The structure of the Cursor team reflects how AI-native roles require skill set shifts within the entire PDLC. Traditional boundaries between front end, back end, and QA have merged into broader full-stack responsibilities. Each release has a dedicated responsible individual (DRI) who coordinates development, testing, and bug resolution. Product managers test features internally, designers prototype directly in code, and business and data teams use the platform to query product data. Within machine learning (ML), infrastructure, and product, pods are small, and projects often span across teams. “Over the next decade, AI-assisted programming will let developers specify intent through a mix of formal programming languages and natural language, freeing them to focus on designing the logic of their software,” says Michael Truell, CEO and cofounder of Cursor. “Some individual contributors may spend part of their time as engineering managers directing a ‘junior’ team of asynchronous agents—a new type of work that could demand an entirely new skill set. AI will likely play a role in code review and testing, and validation will accelerate by orders of magnitude.”

Three critical enablers of success

As essential as they are, shifts in these two practices alone are not enough to capture AI’s full value in software product development. Top performers reinforce these shifts with three critical enablers—upskilling, impact measurement, and change management—that ensure adoption translates into sustained performance gains.

1. Upskilling: Invest in personalized, intensive training

While most companies are currently offering on-demand courses, those that invest in hands-on workshops and one-on-one coaching are much more likely to see measurable gains—57 percent of top performers versus only 20 percent of bottom performers. Upskilling engineers and product managers to use AI is not as simple as providing them with a tool. Breaking down problems to clearly communicate with a large language model (LLM)—prompt engineering—is just one example of the complexity that requires intensive training to raise the bar.

High-performing organizations design training that mirrors real development work—integrating AI into code reviews, sprint planning, and testing cycles—so teams learn to apply AI in live contexts, not simulations. They also personalize learning paths by role, focusing developers on prompt design and model evaluation, while helping product managers build literacy in model behavior, data governance, and responsible use.

Because tools are advancing so rapidly, training cannot be a one-off exercise. Static documentation or annual sessions quickly lose currency.
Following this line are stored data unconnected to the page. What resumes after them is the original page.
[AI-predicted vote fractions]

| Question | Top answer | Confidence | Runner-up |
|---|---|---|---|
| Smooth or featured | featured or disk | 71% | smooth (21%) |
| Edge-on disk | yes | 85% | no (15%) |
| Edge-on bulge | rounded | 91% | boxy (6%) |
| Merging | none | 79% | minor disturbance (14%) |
Continuous and contextual coaching built into rituals such as retrospectives has become a key differentiator. Some leading firms have even established internal “AI guilds” or “centers of enablement” that curate new use cases, share best practices, and serve as on-demand mentors for project teams.
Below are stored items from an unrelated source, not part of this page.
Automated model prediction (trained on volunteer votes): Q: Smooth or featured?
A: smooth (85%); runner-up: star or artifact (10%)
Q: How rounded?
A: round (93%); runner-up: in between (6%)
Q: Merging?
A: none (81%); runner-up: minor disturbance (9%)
Ultimately, productivity depends as much on mindset and collaboration as on the tools and technology themselves. Teams that make learning part of delivery—treating every sprint as a chance to experiment and refine—are the ones consistently translating AI adoption into measurable business impact.

2. Impact measurement: Track outcomes—not just adoption

High-performing organizations know it’s not sufficient to focus only on adoption metrics such as tool usage frequency or code acceptance rates. These outperformers track outcomes—monitoring quality improvements (79 percent) and speed gains (57 percent). By holding teams accountable for impact, leading organizations sustain momentum and adjust quickly when needed, while bottom performers focus solely on adoption metrics that, on their own, show little correlation with performance. As tooling evolves and allows for more capabilities (such as generating code from a design document), the “gold star” impact metrics will also evolve, forcing organizations to be flexible and adaptable. “Too often, companies measure AI’s impact by counting how much code it produces rather than what that code achieves,” says Tariq Shaukat, CEO of Sonar, maker of code quality analysis tools and solutions. “Lines of code or AI contribution percentages don’t reveal whether the output is secure, maintainable, or even useful. The real progress comes from tracking how these tools help teams ship higher-quality, more reliable software—not just more of it.”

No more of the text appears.